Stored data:

▬▬▬▬▬▬▬▬▬▬

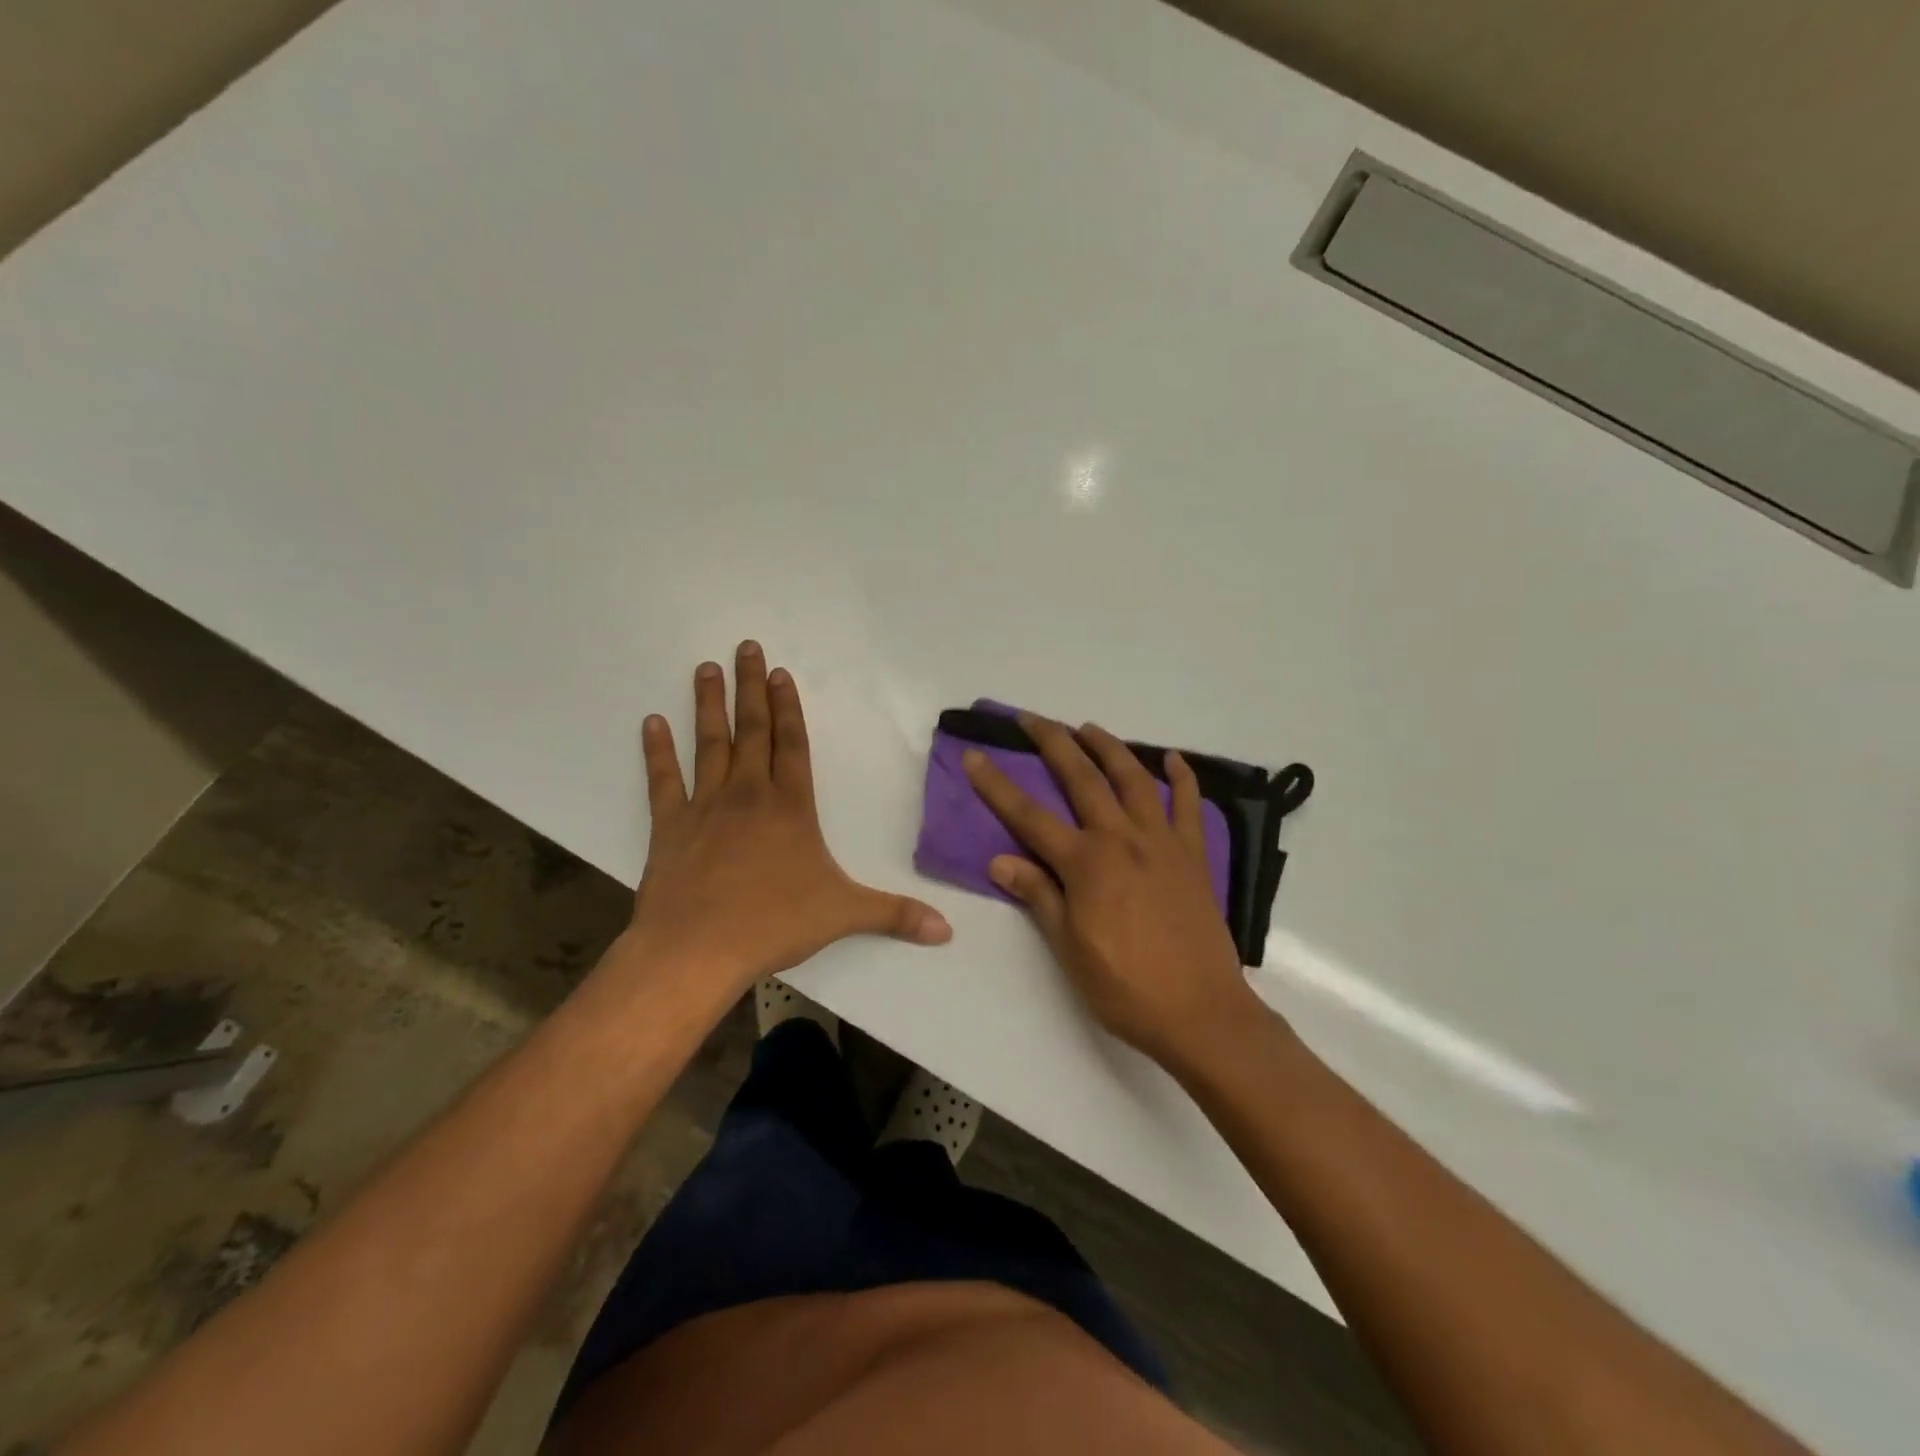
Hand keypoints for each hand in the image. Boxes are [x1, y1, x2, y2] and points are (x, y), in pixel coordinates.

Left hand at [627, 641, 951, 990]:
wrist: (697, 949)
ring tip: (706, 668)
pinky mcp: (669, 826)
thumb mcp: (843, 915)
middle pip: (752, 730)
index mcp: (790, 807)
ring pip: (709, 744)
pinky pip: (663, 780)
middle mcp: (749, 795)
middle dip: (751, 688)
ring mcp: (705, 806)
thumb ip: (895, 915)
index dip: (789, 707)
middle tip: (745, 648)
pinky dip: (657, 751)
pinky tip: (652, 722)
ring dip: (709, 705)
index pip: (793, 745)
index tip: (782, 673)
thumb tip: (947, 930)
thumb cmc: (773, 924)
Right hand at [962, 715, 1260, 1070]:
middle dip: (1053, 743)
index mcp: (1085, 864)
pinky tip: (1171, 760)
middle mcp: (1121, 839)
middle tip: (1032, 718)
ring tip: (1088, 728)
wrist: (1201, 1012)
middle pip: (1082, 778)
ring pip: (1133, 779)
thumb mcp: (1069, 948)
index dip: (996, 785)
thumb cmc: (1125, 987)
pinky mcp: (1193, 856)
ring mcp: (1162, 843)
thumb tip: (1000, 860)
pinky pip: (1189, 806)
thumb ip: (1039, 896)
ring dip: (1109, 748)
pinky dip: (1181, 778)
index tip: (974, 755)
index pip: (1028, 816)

▬▬▬▬▬▬▬▬▬▬

— REQUIREMENT —
What is needed here is an exact transcription of every record above, with images excluded.

— ANSWER BELOW —
Hand keypoints for each hand in the image. Boxes are [x1, y1, x2, y2] and points are (x, y), in pixel coordinates.

Left hand at [627, 641, 951, 990]:
wrist: (697, 949)
ring tip: (706, 668)
pinky mcp: (669, 826)
thumb mcp: (843, 915)
middle pip: (752, 730)
index mcp: (790, 807)
ring pip: (709, 744)
pinky pip: (663, 780)
middle mcp: (749, 795)
middle dip: (751, 688)
ring mcp: (705, 806)
thumb ip: (895, 915)
index dip: (789, 707)
middle tip: (745, 648)
pinky dip: (657, 751)
pinky tip: (652, 722)
ring dip: (709, 705)
index pip: (793, 745)
index tip: (782, 673)
thumb tip: (947, 930)
thumb cmc: (773, 924)
Right hand at [962, 715, 1260, 1070]:
middle dip: (1053, 743)
index mcp: (1085, 864)
pinky tip: (1171, 760)
middle mcp: (1121, 839)
middle tip: (1032, 718)
ring tip: (1088, 728)
wrist: (1201, 1012)
middle pip: (1082, 778)
ring pip: (1133, 779)
thumb mcp: (1069, 948)
index dip: (996, 785)
thumb cmc: (1125, 987)
pinky mcp: (1193, 856)
ring mcp: (1162, 843)
thumb tip: (1000, 860)
pinky pip: (1189, 806)
thumb ip: (1039, 896)
ring dip: (1109, 748)
pinky dip: (1181, 778)
index tip: (974, 755)
index pip: (1028, 816)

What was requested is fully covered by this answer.